=== Work task ===
Retype the entries exactly, but skip the pictures.

=== Data for the task ===
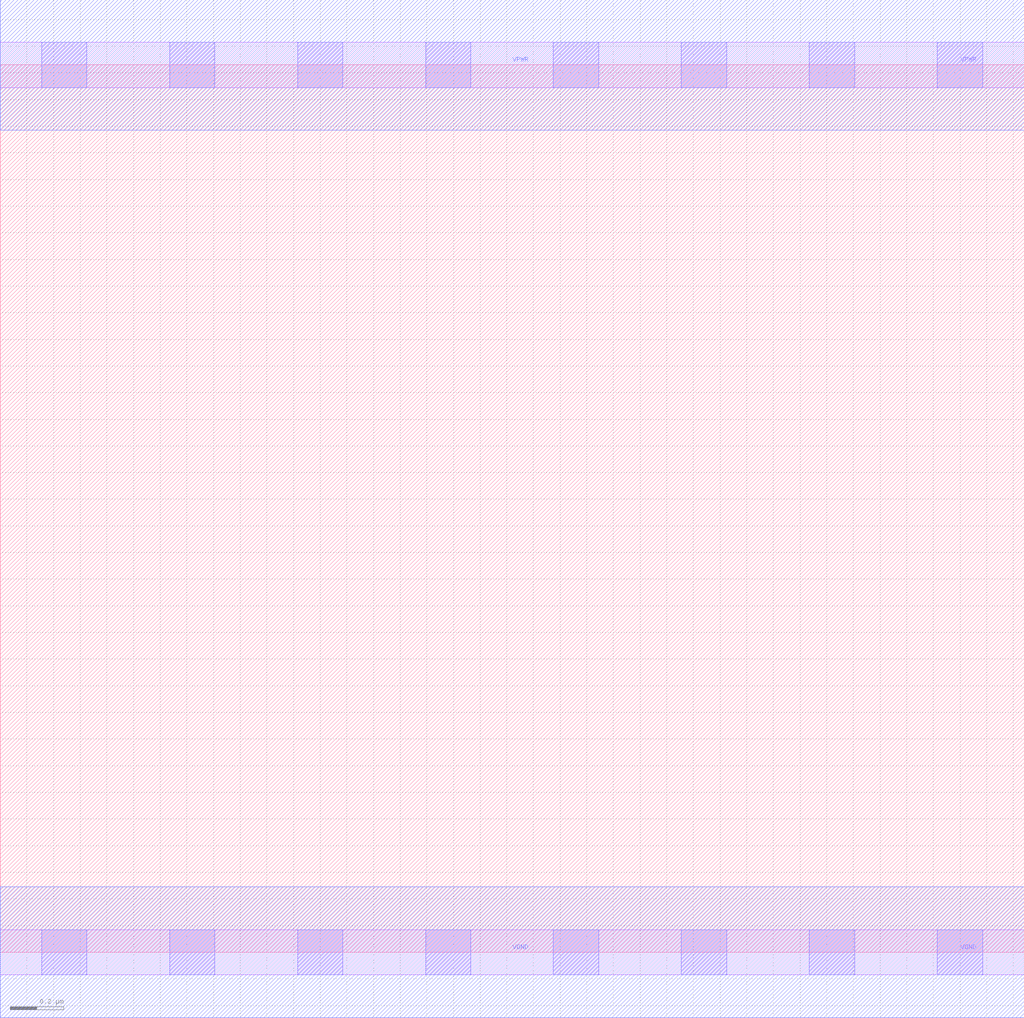
<source format=lef>
# Copyright 2020 The SkyWater PDK Authors
#
# Licensed under the Apache License, Version 2.0 (the "License");
# you may not use this file except in compliance with the License.
# You may obtain a copy of the License at
#
#     https://www.apache.org/licenses/LICENSE-2.0
#
# Unless required by applicable law or agreed to in writing, software
# distributed under the License is distributed on an "AS IS" BASIS,
# WITHOUT WARRANTIES OR CONDITIONS OF ANY KIND, either express or implied.
# See the License for the specific language governing permissions and
# limitations under the License.
#
# SPDX-License-Identifier: Apache-2.0

VERSION 5.7 ;
  NAMESCASESENSITIVE ON ;
  NOWIREEXTENSIONATPIN ON ;
  DIVIDERCHAR "/" ;
  BUSBITCHARS "[]" ;
UNITS
  DATABASE MICRONS 200 ;
END UNITS
MACRO sky130_fd_sc_ms__fill_8
  CLASS CORE ;
  SOURCE USER ;
  FOREIGN sky130_fd_sc_ms__fill_8 ;
  ORIGIN  0.000000  0.000000 ;
  SIZE  3.840000 BY  3.330000 ;
  SYMMETRY X Y ;
  SITE unit ;
  PIN VGND
    DIRECTION INOUT ;
    USE GROUND ;
    PORT
      LAYER li1 ;
        RECT 0.000000 -0.085000 3.840000 0.085000 ;
      LAYER mcon ;
        RECT 0.155000 -0.085000 0.325000 0.085000 ;
        RECT 0.635000 -0.085000 0.805000 0.085000 ;
        RECT 1.115000 -0.085000 1.285000 0.085000 ;
        RECT 1.595000 -0.085000 1.765000 0.085000 ;
        RECT 2.075000 -0.085000 2.245000 0.085000 ;
        RECT 2.555000 -0.085000 2.725000 0.085000 ;
        RECT 3.035000 -0.085000 3.205000 0.085000 ;
        RECT 3.515000 -0.085000 3.685000 0.085000 ;
      LAYER met1 ;
        RECT 0.000000 -0.245000 3.840000 0.245000 ;
    END
  END VGND
  PIN VPWR
    DIRECTION INOUT ;
    USE POWER ;
    PORT
      LAYER li1 ;
        RECT 0.000000 3.245000 3.840000 3.415000 ;
      LAYER mcon ;
        RECT 0.155000 3.245000 0.325000 3.415000 ;
        RECT 0.635000 3.245000 0.805000 3.415000 ;
        RECT 1.115000 3.245000 1.285000 3.415000 ;
        RECT 1.595000 3.245000 1.765000 3.415000 ;
        RECT 2.075000 3.245000 2.245000 3.415000 ;
        RECT 2.555000 3.245000 2.725000 3.415000 ;
        RECT 3.035000 3.245000 3.205000 3.415000 ;
        RECT 3.515000 3.245000 3.685000 3.415000 ;
      LAYER met1 ;
        RECT 0.000000 3.085000 3.840000 3.575000 ;
    END
  END VPWR
END sky130_fd_sc_ms__fill_8

</source>
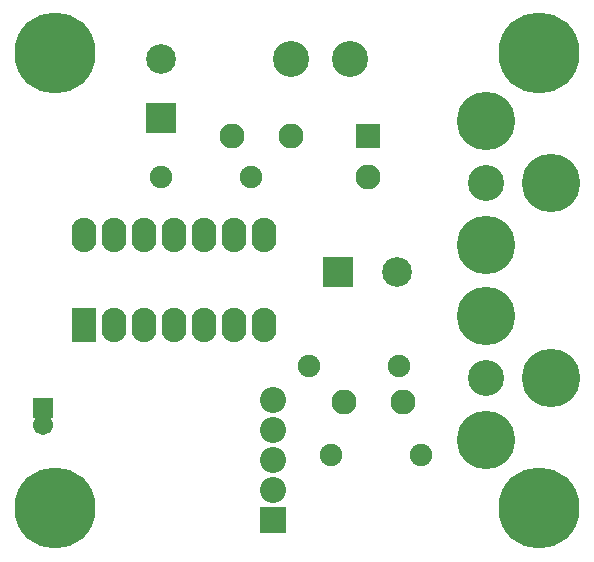
<source format=gts>
G04 #@! TF.FileFunction,Soldermask,Top*
%FSLAX46Y46*%
G04 Gerber Fmt 4.6, Leading zero omitted, Abs format (unit mm)*
G04 Created by KiCad (PCBNEW (after 2015-mar-04 BZR unknown)-product) date 4/20/2017 11:34:07 AM*
%MOMM*%
G01*
G04 APERTURE LIST*
%ADD10C,0.150000*%
%ADD11R,2.508000X2.508000*%
%ADD12C,2.508000*%
%ADD13R,1.708000X1.708000*%
%ADD14C,1.708000*%
%ADD15C,2.108000*%
%ADD16R,2.108000X2.108000*%
%ADD17C,4.953000*%
%ADD18C,3.048000*%
%ADD19R,2.208000X2.208000*%
%ADD20O,2.208000X2.208000*%
%ADD21C,6.858000*%
%ADD22C,1.908000*%
%ADD23O,1.908000X1.908000*%
%ADD24R,2.108000X2.908000*%
%ADD25O,2.108000X2.908000*%
G04 APERTURE END LIST*
D10*
D11*
X13000000Y-9500000D03*
D12*
X13000000Y-4500000D03*
D13*
X3000000Y-34000000D03*
D14*
X3000000Y-35500000D03*
D15*
X33500000Y-33500000D03*
X28500000Y-33500000D03*
D11*
X28000000Y-22500000D03*
D12*
X33000000Y-22500000D03*
D15*
X19000000Y-11000000D03*
X24000000Y-11000000D03*
D16*
X30500000Y-11000000D03*
D15*
X30500000Y-14500000D03*
D17*
X46011800Y-31500000D03*
X40500000Y-26254900D03*
X40500000Y-36745100D03*
D18*
X40500000Y-31500000D03*
D17*
X46011800Y-15000000D03*
X40500000Y-9754900D03*
X40500000Y-20245100D03*
D18*
X40500000Y-15000000D03*
X24000000Y-4500000D03*
X29000000Y-4500000D03*
D19*
X22500000Y-43500000D03*
D20*
X22500000Y-40960000D03*
X22500000Y-38420000D03*
X22500000Y-35880000D03*
X22500000Y-33340000D03*
D21*
X4000000Y-4000000D03*
X45000000Y-4000000D03*
X45000000Y-42500000D03*
X4000000Y-42500000D03*
D22*
X25500000Y-30500000D03*
D23*
X33120000Y-30500000D03*
D22*
X13000000Y-14500000D03*
D23*
X20620000Y-14500000D03*
D22*
X35000000Y-38000000D03*
D23*
X27380000Y-38000000D03*
D24*
X6500000Y-27000000D03*
D25*
X21740000Y-19380000D03*
X9040000Y-27000000D03*
X19200000Y-19380000D03*
X11580000Y-27000000D03*
X16660000Y-19380000D03*
X14120000Y-27000000D03*
X14120000Y-19380000D03*
X16660000Y-27000000D03*
X11580000Y-19380000D03*
X19200000Y-27000000D03*
X9040000Y-19380000D03*
X21740000Y-27000000D03*
X6500000Y-19380000D03*
M02*

</source>
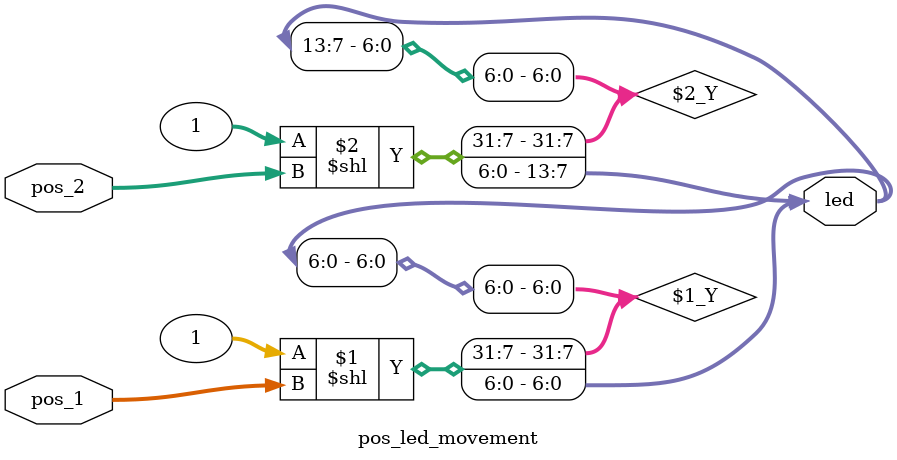
<source format=v>
`timescale 1ns / 1ps

module pos_led_movement(
    input [2:0] pos_1,
    input [2:0] pos_2,
    output [13:0] led
    );
    
    assign led[6:0] = (1 << pos_1);
    assign led[13:7] = (1 << pos_2);
endmodule

</source>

=== Task solution ===
<source format=lef>
# Copyright 2020 The SkyWater PDK Authors
#
# Licensed under the Apache License, Version 2.0 (the "License");
# you may not use this file except in compliance with the License.
# You may obtain a copy of the License at
#
#     https://www.apache.org/licenses/LICENSE-2.0
#
# Unless required by applicable law or agreed to in writing, software
# distributed under the License is distributed on an "AS IS" BASIS,
# WITHOUT WARRANTIES OR CONDITIONS OF ANY KIND, either express or implied.
# See the License for the specific language governing permissions and
# limitations under the License.
#
# SPDX-License-Identifier: Apache-2.0

VERSION 5.7 ;
  NAMESCASESENSITIVE ON ;
  NOWIREEXTENSIONATPIN ON ;
  DIVIDERCHAR "/" ;
  BUSBITCHARS "[]" ;
UNITS
  DATABASE MICRONS 200 ;
END UNITS
MACRO sky130_fd_sc_ms__fill_8
  CLASS CORE ;
  SOURCE USER ;
  FOREIGN sky130_fd_sc_ms__fill_8 ;
  ORIGIN  0.000000  0.000000 ;
  SIZE  3.840000 BY  3.330000 ;
  SYMMETRY X Y ;
  SITE unit ;
  PIN VGND
    DIRECTION INOUT ;
    USE GROUND ;
    PORT
      LAYER li1 ;
        RECT 0.000000 -0.085000 3.840000 0.085000 ;
      LAYER mcon ;
        RECT 0.155000 -0.085000 0.325000 0.085000 ;
        RECT 0.635000 -0.085000 0.805000 0.085000 ;
        RECT 1.115000 -0.085000 1.285000 0.085000 ;
        RECT 1.595000 -0.085000 1.765000 0.085000 ;
        RECT 2.075000 -0.085000 2.245000 0.085000 ;
        RECT 2.555000 -0.085000 2.725000 0.085000 ;
        RECT 3.035000 -0.085000 3.205000 0.085000 ;
        RECT 3.515000 -0.085000 3.685000 0.085000 ;
      LAYER met1 ;
        RECT 0.000000 -0.245000 3.840000 0.245000 ;
    END
  END VGND
  PIN VPWR
    DIRECTION INOUT ;
    USE POWER ;
    PORT
      LAYER li1 ;
        RECT 0.000000 3.245000 3.840000 3.415000 ;
      LAYER mcon ;
        RECT 0.155000 3.245000 0.325000 3.415000 ;
        RECT 0.635000 3.245000 0.805000 3.415000 ;
        RECT 1.115000 3.245000 1.285000 3.415000 ;
        RECT 1.595000 3.245000 1.765000 3.415000 ;
        RECT 2.075000 3.245000 2.245000 3.415000 ;
        RECT 2.555000 3.245000 2.725000 3.415000 ;
        RECT 3.035000 3.245000 3.205000 3.415000 ;
        RECT 3.515000 3.245000 3.685000 3.415000 ;
      LAYER met1 ;
        RECT 0.000000 3.085000 3.840000 3.575000 ;
    END
  END VPWR
END sky130_fd_sc_ms__fill_8

</source>
<source format=gts>
G04 #@! TF.FileFunction,Soldermask,Top*
%FSLAX46Y46*%
G04 Gerber Fmt 4.6, Leading zero omitted, Abs format (unit mm)*
G04 Created by KiCad (PCBNEW (after 2015-mar-04 BZR unknown)-product) date 4/20/2017 11:34:07 AM*
%MOMM*%
G01*
G04 APERTURE LIST*
%ADD10C,0.150000*%
%ADD11R,2.508000X2.508000*%
%ADD12C,2.508000*%
%ADD13R,1.708000X1.708000*%
%ADD14C,1.708000*%
%ADD15C,2.108000*%
%ADD16R,2.108000X2.108000*%
%ADD17C,4.953000*%
%ADD18C,3.048000*%
%ADD19R,2.208000X2.208000*%
%ADD20O,2.208000X2.208000*%
%ADD21C,6.858000*%
%ADD22C,1.908000*%
%ADD23O,1.908000X1.908000*%
%ADD24R,2.108000X2.908000*%
%ADD25O,2.108000X2.908000*%
G04 APERTURE END LIST*
D10*
D11*
X13000000Y-9500000D03*
D12*
X13000000Y-4500000D03*
D13*
X3000000Y-34000000D03*
D14*
X3000000Y-35500000D03*
D15*
X33500000Y-33500000D03*
X28500000Y-33500000D03*
D11*
X28000000Y-22500000D03*
D12*
X33000000Y-22500000D03*
D15*
X19000000Y-11000000D03*
X24000000Y-11000000D03*
D16*
X30500000Y-11000000D03*
D15*
X30500000Y-14500000D03*
D17*
X46011800Y-31500000D03*
X40500000Y-26254900D03*
X40500000Y-36745100D03*
D18*
X40500000Y-31500000D03*
D17*
X46011800Y-15000000D03*
X40500000Y-9754900D03*
X40500000Y-20245100D03*
D18*
X40500000Y-15000000D03*
X24000000Y-4500000D03*
X29000000Y-4500000D03*
D19*
X22500000Y-43500000D03*
D20*
X22500000Y-40960000D03*
X22500000Y-38420000D03*
X22500000Y-35880000D03*
X22500000Y-33340000D03*
D21*
X4000000Y-4000000D03*
X45000000Y-4000000D03*
X45000000Y-42500000D03*
X4000000Y-42500000D03*
D22*
X25500000Y-30500000D03*
D23*
X33120000Y-30500000D03*
D22*
X13000000Y-14500000D03*
D23*
X20620000Y-14500000D03*
D22*
X35000000Y-38000000D03*
D23*
X27380000Y-38000000D03*
D24*
X6500000Y-27000000D03*
D25*
X21740000Y-19380000D03*
X9040000Y-27000000D03*
X19200000Y-19380000D03*
X11580000Y-27000000D03*
X16660000Y-19380000D03*
X14120000Y-27000000D03*
X14120000Y-19380000D03*
X16660000Y-27000000D03*
X11580000Y-19380000D03*
X19200000Y-27000000D03*
X9040000Y-19380000D03*
X21740000Y-27000000D03*
X6500000Y-19380000D03*
M02*

</source>
<source format=v>
`timescale 1ns / 1ps

module pos_led_movement(
    input [2:0] pos_1,
    input [2:0] pos_2,
    output [13:0] led
    );
    
    assign led[6:0] = (1 << pos_1);
    assign led[13:7] = (1 << pos_2);
endmodule

</source>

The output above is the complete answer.